• _Input records_:
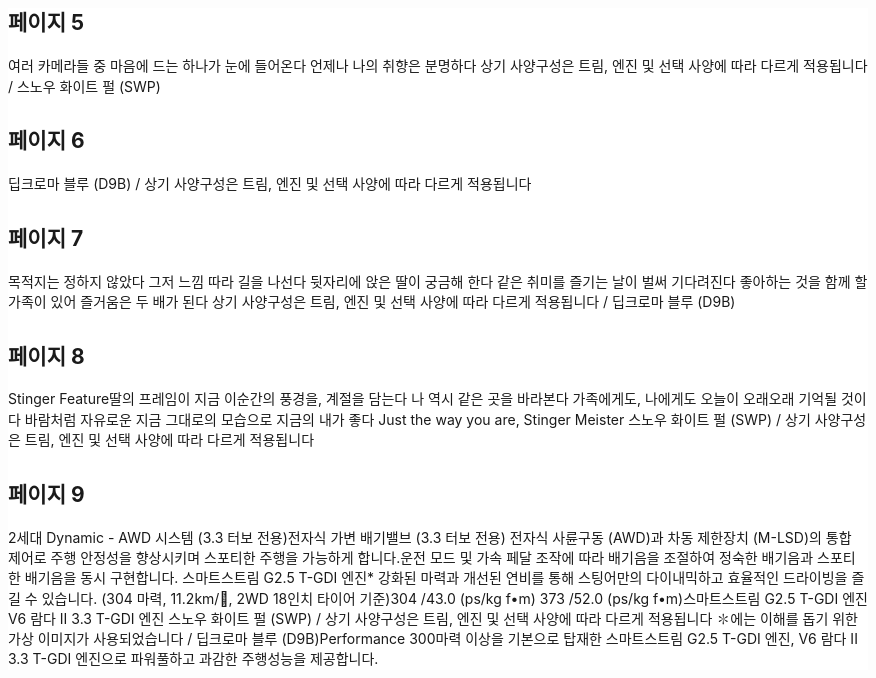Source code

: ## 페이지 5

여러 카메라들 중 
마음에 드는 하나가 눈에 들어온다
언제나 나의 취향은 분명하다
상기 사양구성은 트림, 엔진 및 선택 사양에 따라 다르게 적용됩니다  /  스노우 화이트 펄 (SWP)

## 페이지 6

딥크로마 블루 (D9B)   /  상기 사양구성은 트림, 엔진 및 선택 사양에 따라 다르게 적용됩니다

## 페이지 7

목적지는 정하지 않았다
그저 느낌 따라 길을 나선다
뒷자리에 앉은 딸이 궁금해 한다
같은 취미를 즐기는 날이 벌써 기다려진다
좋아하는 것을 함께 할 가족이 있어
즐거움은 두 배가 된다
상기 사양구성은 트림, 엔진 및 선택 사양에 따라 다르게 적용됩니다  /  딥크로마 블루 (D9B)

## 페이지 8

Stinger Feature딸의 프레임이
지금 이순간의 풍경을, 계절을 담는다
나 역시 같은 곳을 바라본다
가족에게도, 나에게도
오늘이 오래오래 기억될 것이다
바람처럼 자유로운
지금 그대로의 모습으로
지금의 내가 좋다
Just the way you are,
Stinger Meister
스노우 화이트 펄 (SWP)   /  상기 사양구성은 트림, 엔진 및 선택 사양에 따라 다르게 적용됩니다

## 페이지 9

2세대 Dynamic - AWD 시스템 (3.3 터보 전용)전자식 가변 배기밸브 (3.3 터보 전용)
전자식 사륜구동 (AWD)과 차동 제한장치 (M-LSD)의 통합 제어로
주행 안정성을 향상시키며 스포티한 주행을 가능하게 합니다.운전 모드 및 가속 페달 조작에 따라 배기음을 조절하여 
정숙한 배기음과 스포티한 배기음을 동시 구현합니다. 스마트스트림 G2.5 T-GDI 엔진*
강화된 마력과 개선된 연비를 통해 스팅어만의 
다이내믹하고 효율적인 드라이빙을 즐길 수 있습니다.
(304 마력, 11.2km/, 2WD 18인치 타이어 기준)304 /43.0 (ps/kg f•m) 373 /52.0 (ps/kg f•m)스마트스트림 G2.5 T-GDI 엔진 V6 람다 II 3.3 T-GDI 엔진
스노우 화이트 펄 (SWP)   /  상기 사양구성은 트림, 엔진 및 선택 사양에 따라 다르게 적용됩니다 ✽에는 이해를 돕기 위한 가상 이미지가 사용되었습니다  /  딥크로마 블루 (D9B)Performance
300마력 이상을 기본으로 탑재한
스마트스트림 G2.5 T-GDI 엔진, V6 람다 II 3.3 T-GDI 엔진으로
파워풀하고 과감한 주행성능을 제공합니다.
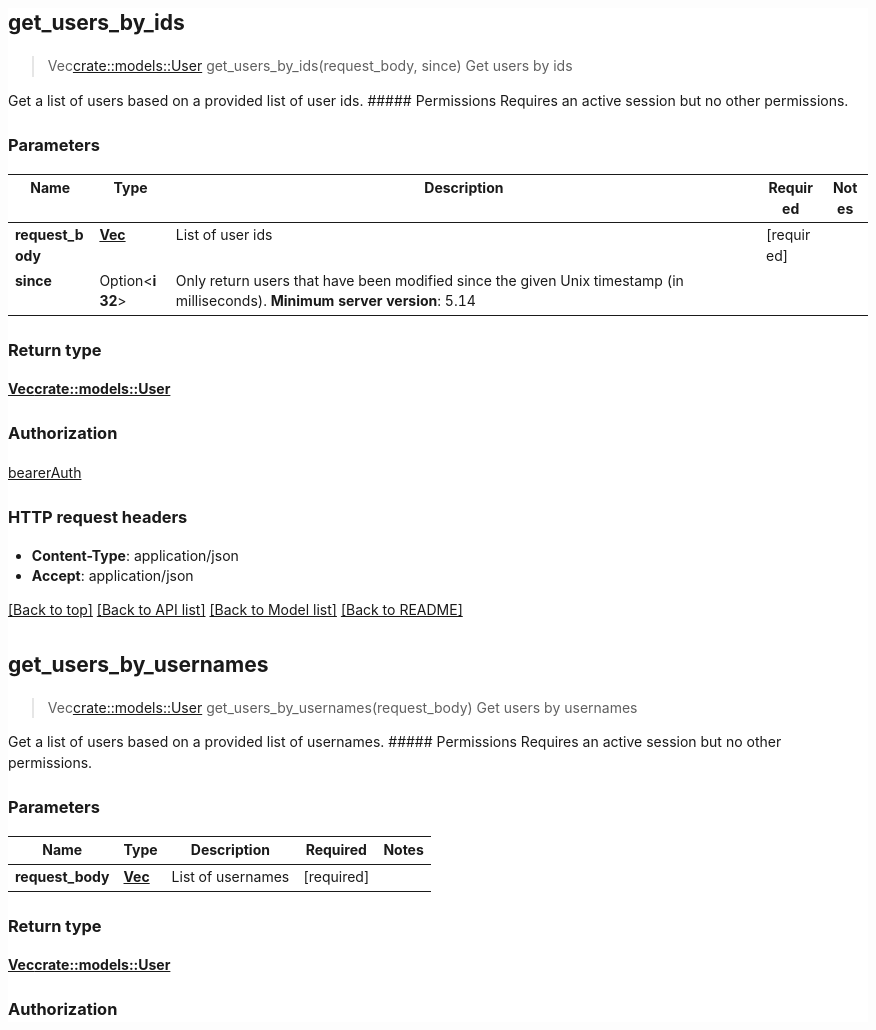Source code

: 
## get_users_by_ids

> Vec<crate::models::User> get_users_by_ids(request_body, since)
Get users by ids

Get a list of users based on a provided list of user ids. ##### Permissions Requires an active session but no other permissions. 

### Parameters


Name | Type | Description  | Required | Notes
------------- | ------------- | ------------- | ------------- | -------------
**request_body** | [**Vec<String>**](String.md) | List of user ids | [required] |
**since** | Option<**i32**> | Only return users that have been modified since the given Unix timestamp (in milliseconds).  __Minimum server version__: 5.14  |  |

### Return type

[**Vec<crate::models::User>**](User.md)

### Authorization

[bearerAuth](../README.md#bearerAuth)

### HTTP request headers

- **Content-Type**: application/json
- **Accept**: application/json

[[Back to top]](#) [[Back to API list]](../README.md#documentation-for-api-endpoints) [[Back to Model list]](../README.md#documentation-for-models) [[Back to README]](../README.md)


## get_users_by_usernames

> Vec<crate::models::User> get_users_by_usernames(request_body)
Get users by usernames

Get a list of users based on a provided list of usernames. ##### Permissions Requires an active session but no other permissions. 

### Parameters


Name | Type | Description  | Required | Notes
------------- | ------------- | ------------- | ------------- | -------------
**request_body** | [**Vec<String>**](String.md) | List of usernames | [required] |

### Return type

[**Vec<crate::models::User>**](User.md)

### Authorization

• _Activity_: The required answer is the run of lines above, starting at the line with "좋아하는 것을 함께 할 가족이 있어" and ending at the line with "Stinger Meister", reproduced exactly with both ends.

• _Exercise solution_:
좋아하는 것을 함께 할 가족이 있어
즐거움은 두 배가 된다
상기 사양구성은 트림, 엔진 및 선택 사양에 따라 다르게 적용됩니다  /  딥크로마 블루 (D9B)

## 페이지 8

Stinger Feature딸의 프레임이
지금 이순간의 풍경을, 계절을 담는다
나 역시 같은 곳을 바라본다
가족에게도, 나에게도
오늘이 오래오래 기억될 것이다
바람처럼 자유로운
지금 그대로의 모습으로
지금의 내가 좋다
Just the way you are,
Stinger Meister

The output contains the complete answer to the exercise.